Yıllar önce rahmetli Cumhurbaşkanı Süleyman Demirel’e bu soruyu sormuştum.. Mealen demişti ki ‘Türkiye gibi ülkede uygulamak zor, işin içine etnik mesele girer, mezhep meselesi girer, tarikatlar girer, hemşerilik girer, maddi güç girer, girer de girer’
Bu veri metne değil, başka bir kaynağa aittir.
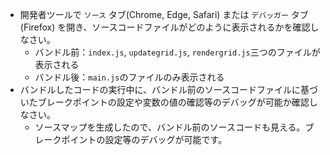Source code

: - 開発者ツールで `ソース` タブ(Chrome, Edge, Safari) または `デバッガー` タブ(Firefox) を開き、ソースコードファイルがどのように表示されるかを確認しなさい。
  - バンドル前：`index.js`, `updategrid.js`, `rendergrid.js`三つのファイルが表示される
  - バンドル後：`main.js`のファイルのみ表示される
- バンドルしたコードの実行中に、バンドル前のソースコードファイルに基づいたブレークポイントの設定や変数の値の確認等のデバッグが可能か確認しなさい。
  - ソースマップを生成したので、バンドル前のソースコードも見える。ブレークポイントの設定等のデバッグが可能です。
Gelelim daraltılmış bölgeye.. Özal zamanında bu denendi.. Ülke barajı düşürülse bile bölge barajı yükseltilerek en çok oyu alan partinin daha fazla vekil çıkarmasına yarayan bir model.. İkinci sıradaki parti de vekil çıkartır ama üçüncü, dördüncü sıraya yerleşen partilerin vekil çıkarması imkansız..
MHP bu yönteme geçmeye razı olmayacaktır..
İttifak içi baraj Babacan ve Davutoğlu’nu zorlamak için getirilebilir.. Ama ters tepebilir!. Bu onların seçmenini motive de edebilir.. Ödünç oy verilmesine yol açabilir.. Gerçi iki parti de baraj sorunumuz yok diyor ama iktidarın ittifak içi baraj uygulamasını gündeme almasındaki hedefi bu iki parti..
Üçüncü madde CHP’nin içini karıştırmaya yönelik dedim.. Şundan, AKP ve MHP lidere itaat partisi.. Delegeler veya üyeler özgür iradelerini ortaya koyamıyorlar.. Lider ne derse, neyi işaret ederse o oluyor.. CHP o partiler gibi değil.. Her ne kadar parti içi onlarda da yok denilse de var.. En azından çok seslilik var.. En azından fikir beyan etme var.. En azından genel başkana tavır alabilme imkanı var.. En azından aday çıkarma geleneği var..
Size bir örnek vereyim.. Cumhurbaşkanı Erdoğan’ın aday gösterdiği Davutoğlu, 1388 geçerli oyun tamamını alarak AKP genel başkanı oldu..
21 ay sonra araları açıldı.. Cumhurbaşkanı bu kez Binali Yıldırım’ı aday gösterdi.. Delegelerin neredeyse tamamı (1405 oyla) genel başkan seçti..
Delege yapısı bu olan partinin üye yapısı da aynıdır.. Kim işaret edilirse ona oy verilir.. AKP’nin 11 milyon üyesi var (Son seçimde 21 milyon oy aldı. 11 milyon üyeye 2 milyon oy az. Her üye evinden sadece iki oy çıkmış.. Az!.. Sosyolojinin el atması gereken durum)
Genel başkanı (Tabii ki Erdoğan) sorunsuz seçerler..
Ama CHP öyle değil. . 1 milyon 250 bin üyesi var.. En az üç/dört genel başkan adayı çıkar.. Belki de daha fazla.. Parti içi mücadele daha da keskinleşir.. Cepheleşme artar, kaybeden küser.. CHP gibi partiler bu yöntemle genel başkanını seçerken yıpranır, daralır..
İstenen de bu galiba..
Seçimden önceye yetişir mi? Neden olmasın!.